Though, hysterectomy term refers to uterus removal, but the procedure can also be performed to remove one or both ovaries, cervix or/and fallopian tubes. Hence, women need to know about it fully with all pros and cons before going ahead with the surgery.
Vital Associations Between Hysterectomy And Menopause
Hysterectomy Influences Menopause
It is a usual myth amongst women that hysterectomy saves them from the distressing effects of menopause, but in reality, it does not relieve symptoms of menopause, but will actually enhance menopause in women. Hysterectomy brings on an average menopause earlier by 1 to 2 years, mainly due to surgical aftermath effects on blood supply to the ovaries. The usual menopause age range from 40 to 60 years and is more commonly observed around the age of 51 years.
Due to absence of menstrual periods pot hysterectomy, women are not able to gauge whether they are going through menopausal transition phase. But with typical symptoms of hot flashes and night sweats, one can suspect it to be there that can be confirmed with an FSH (follicle stimulating hormone) test. If FSH results come normal, then one may be still in perimenopausal stage.
Ovarian Hysterectomy – A Surgical Menopause
Hysterectomy is termed as ‘surgical menopause’ in premenopausal women as menstrual periods are ended. But hormonal deprivation effects are not felt as long as ovaries are functioning properly. In hormonal sense, hysterectomy is not a complete menopausal state till ovaries are also not removed.
In case, hysterectomy involves removal of both the ovaries, the hormonal source is lost. The sudden hormonal deprivation cause severe effects on women and they undergo a difficult menopausal stage that may continue for a number of years.

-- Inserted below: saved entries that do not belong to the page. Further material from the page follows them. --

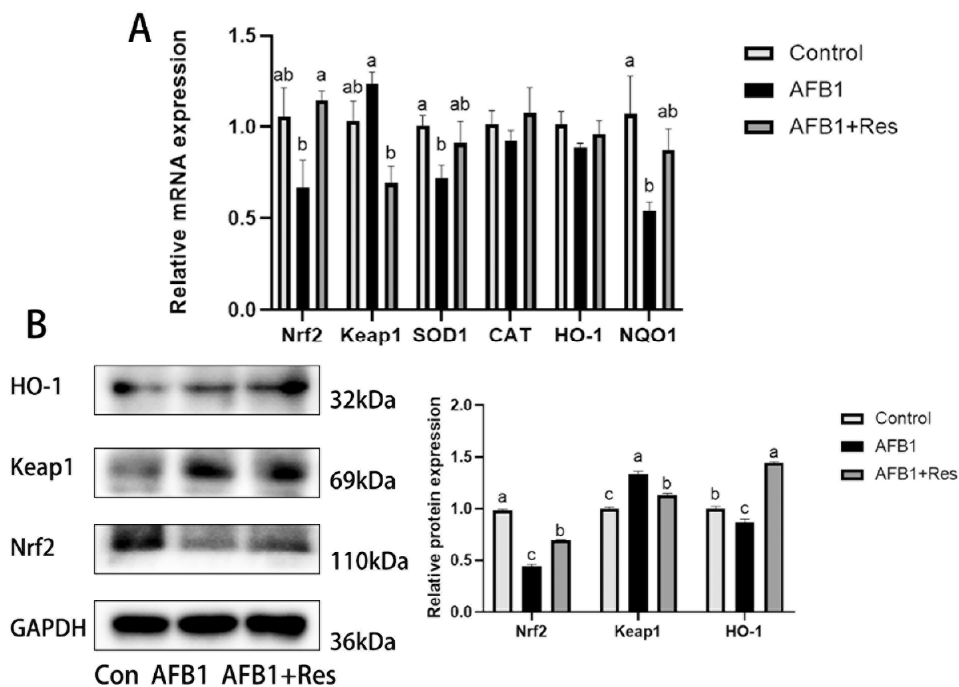
Figure 6. Effect of Res on Nrf2 signaling pathway in duck liver exposed to AFB1. ( A ): mRNA levels of the related genes of Nrf2 signaling pathway. ( B ): protein levels of the related genes of Nrf2 signaling pathway. Values are represented as the mean ± SEM ( n = 6). a–c Mean values with same superscript letters or no letters within a row were of no significant difference ( p > 0.05), those with different superscript letters were of significant or extremely significant difference ( p < 0.05).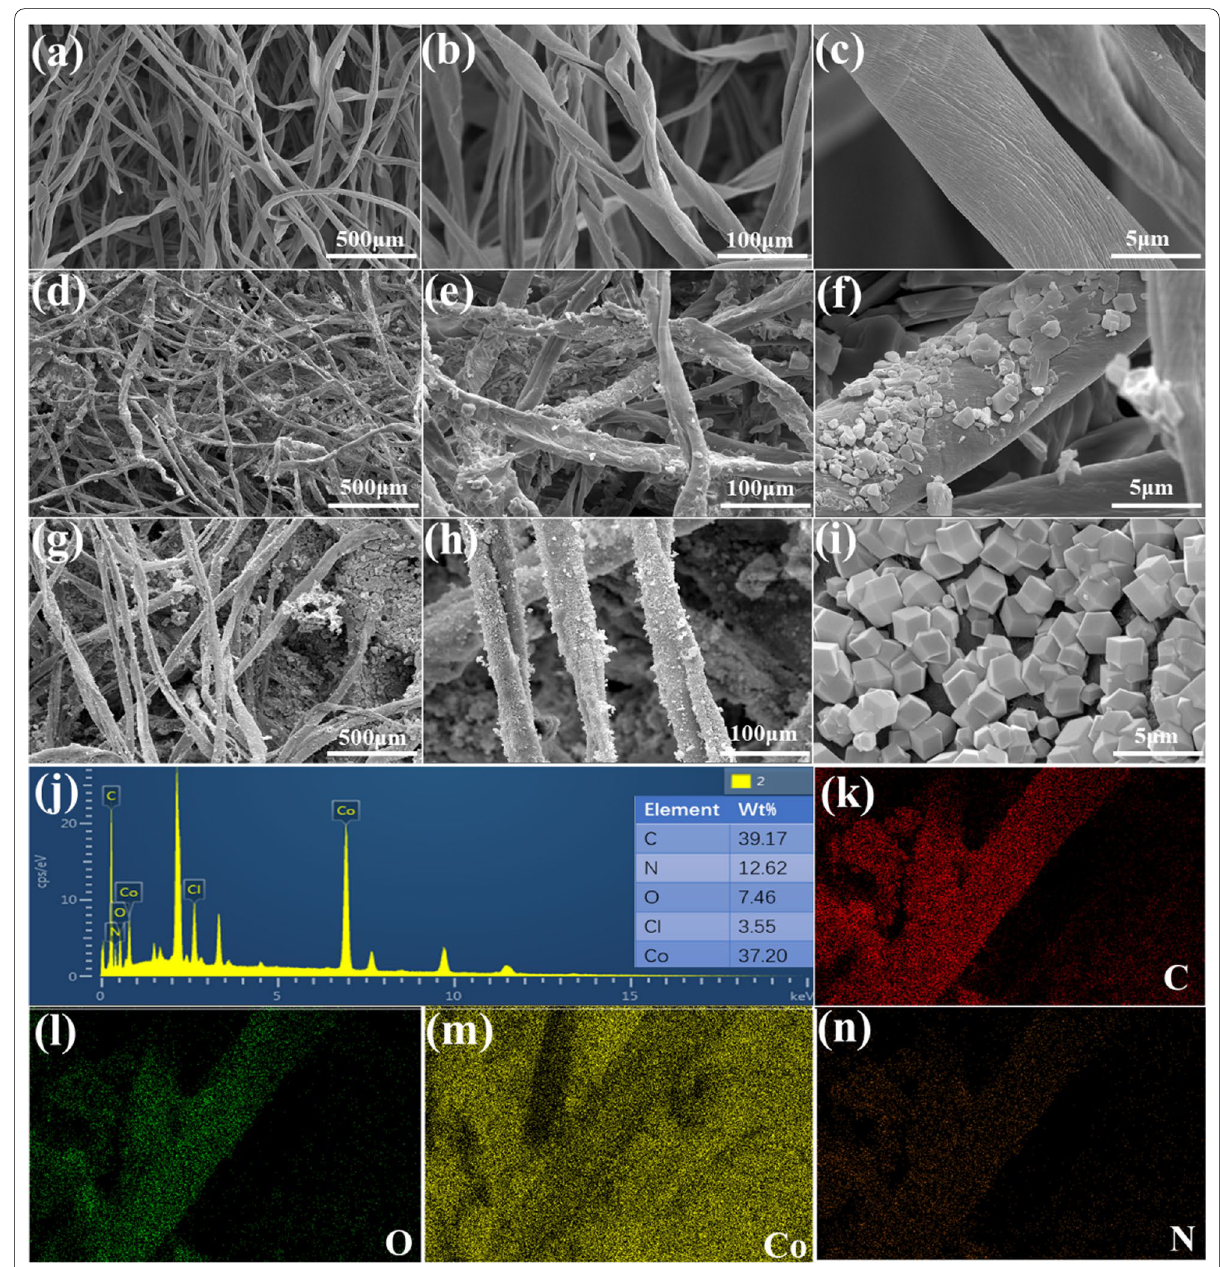
Fig. 3 SEM images of the pristine cotton fibers ( a – c ), CHC-deposited cotton fibers (d-f) and ZIF-67/cotton fibers ( g – i ); EDS spectrum of the ZIF-67/ cotton fibers ( j ) and corresponding mapping images: C ( k ), O ( l ), Co ( m ), N ( n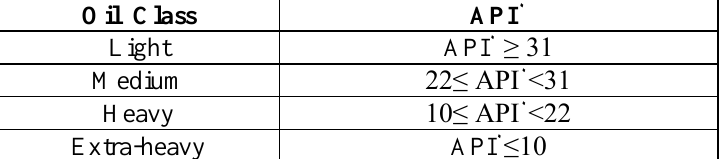
Table 1: Crude oil ordering by the National Petroleum Agency of Brazil (Adapted from ANP, 2000)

Ovarian Dysfunctioning With Hysterectomy
Hysterectomy is still referred as the factor for an early menopause as even after ovaries remain preserved, they tend to become non-functional in 50% of cases, within a period of 3 years after surgery.
After ovaries turn dysfunctional, hormonal deprivation affects appear, progressing towards the menopausal stage. Nevertheless, ovaries should be preserved if it is reasonable to keep them for maintaining hormonal balances in women, especially those who are below 50 years of age.
Severe Menopause For Ovarian Hysterectomy Without Hrt
Women, who undergo hysterectomy with ovaries removed and are not manifesting hormonal replacement therapy (HRT) suffers the most severe prolonged consequences of reproductive hormonal deficiencies with severe symptoms of menopause that last for several years.
The quality of life, health and longevity are severely affected and women show a shorter life expectancy due to higher risk of death from osteoporosis, heart attacks and strokes.A significant increase in death rate has been observed amongst women who had hysterectomy without estrogen replacement, between the ages of 40 to 50 years.
Those with uterus removal had 3 folds higher risk of death and those who had both ovaries removed showed even higher death risk of 8 folds more. It is crucial to have a careful and appropriate consideration for HRT, after surgical menopause has been employed with use of hysterectomy procedures.